Elsewhere, it says its investments in cybersecurity will "assure continued U.S. leadership in technology and innovation" adding that "decades of adversaries and malicious actors weaponizing our technology and innovation against us" showed that innovation was not enough without security.

This will also play out internationally, with the U.S. looking to partner with "foreign and private sector partners" to face down autocratic rivals and preserve openness. This clearly marks out standards and regulatory bodies as part of the ongoing battlefield.

So, the White House and U.K.'s strategies highlight the specific threats the cloud presents. Both envision tighter cooperation between the private sector, including cloud providers, with the White House expecting this on both on an ongoing basis, and with ad hoc teams responding to – and disrupting – specific threats.

This all arguably redefines the role of cloud providers, making it harder for them and big tech in general to present themselves as neutral players – if they ever were. Rather, they will be required to take an explicit frontline role in Washington D.C., London and presumably Brussels, with defensive AND offensive operations against cyber attackers, particularly nation state and terror actors.

But does this also mean cloud providers are no longer just a convenient platform for nation states and cyber terror gangs to launch their attacks? Does it make them much more of a target in and of themselves for nation state actors and terror groups who want to cripple national cyber defenses, forestall retaliatory action, or simply create more chaos?

Former British intelligence officer Philip Ingram said this needs to be considered from "a holistic perspective". Criminal or nation state actors are not going to be sitting there thinking "today we attack the cloud, tomorrow we attack endpoints." Rather, he stated, "They look for whatever they can find as the weakest element of the system, and then they'll attack the weakest element of the system."

Attackers might be able to access a given end-user organization's "cloud" infrastructure or applications, he said. But compromising cloud providers' own networks and systems will be quite a different proposition, he suggested.

"As soon as a cloud provider has to admit that they have lost a client's data because of an attack against it, that cloud provider will lose its business," he said. "So, they will do everything they can to deflect and make sure that they're protected against it."

Overtaken By World Events?

In the meantime, "the cloud" continues to operate against a backdrop of cyber war, further fueled by the physical war in Ukraine, Ingram said. "The Russians are prolific; the Ukrainians are prolific back to the Russians. Elements are bleeding out, they're attacking the U.K., they're attacking the U.S., they're attacking countries around the world."

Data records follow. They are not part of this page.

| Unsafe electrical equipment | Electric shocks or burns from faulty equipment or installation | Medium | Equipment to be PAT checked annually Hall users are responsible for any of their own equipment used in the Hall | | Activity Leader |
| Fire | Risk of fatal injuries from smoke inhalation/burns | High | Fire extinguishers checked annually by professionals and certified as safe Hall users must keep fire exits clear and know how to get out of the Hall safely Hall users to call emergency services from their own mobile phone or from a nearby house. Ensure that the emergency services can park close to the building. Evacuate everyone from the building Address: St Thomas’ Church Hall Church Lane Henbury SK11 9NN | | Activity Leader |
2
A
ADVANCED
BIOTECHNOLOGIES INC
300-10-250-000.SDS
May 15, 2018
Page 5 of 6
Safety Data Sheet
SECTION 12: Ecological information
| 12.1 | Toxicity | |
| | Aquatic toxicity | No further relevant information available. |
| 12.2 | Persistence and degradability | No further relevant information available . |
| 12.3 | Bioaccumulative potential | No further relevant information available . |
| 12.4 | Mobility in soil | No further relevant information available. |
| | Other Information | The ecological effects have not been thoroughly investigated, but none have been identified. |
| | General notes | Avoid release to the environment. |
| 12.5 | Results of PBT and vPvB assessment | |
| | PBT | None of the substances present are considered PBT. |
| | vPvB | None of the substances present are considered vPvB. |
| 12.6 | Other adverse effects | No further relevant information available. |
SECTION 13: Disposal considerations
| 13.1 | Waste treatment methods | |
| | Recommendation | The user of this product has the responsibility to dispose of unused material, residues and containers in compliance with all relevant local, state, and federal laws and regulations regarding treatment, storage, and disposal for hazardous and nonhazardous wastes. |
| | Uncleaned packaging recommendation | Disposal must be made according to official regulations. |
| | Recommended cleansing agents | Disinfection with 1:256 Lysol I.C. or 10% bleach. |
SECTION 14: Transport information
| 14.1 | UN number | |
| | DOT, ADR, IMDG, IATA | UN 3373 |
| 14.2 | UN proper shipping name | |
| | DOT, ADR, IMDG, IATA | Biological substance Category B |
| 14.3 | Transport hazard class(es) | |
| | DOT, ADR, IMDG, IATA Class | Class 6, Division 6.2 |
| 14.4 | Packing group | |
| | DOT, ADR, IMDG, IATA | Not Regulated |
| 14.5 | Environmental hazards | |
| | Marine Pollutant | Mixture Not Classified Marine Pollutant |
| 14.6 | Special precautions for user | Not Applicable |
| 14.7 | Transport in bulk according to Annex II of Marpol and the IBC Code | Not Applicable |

Meanwhile, Ingram added, other countries from Iran and North Korea to China are looking to exploit the situation. The motivations might be different – out and out cyberwar for Russia, intellectual property (IP) theft and commercial advantage for China – but the effect is the same.

Does this mean "the cloud" has become more dangerous? "There's no one easy answer to give as to whether someone is targeting the cloud," said Ingram. "Because every attack has got an element of targeting the cloud."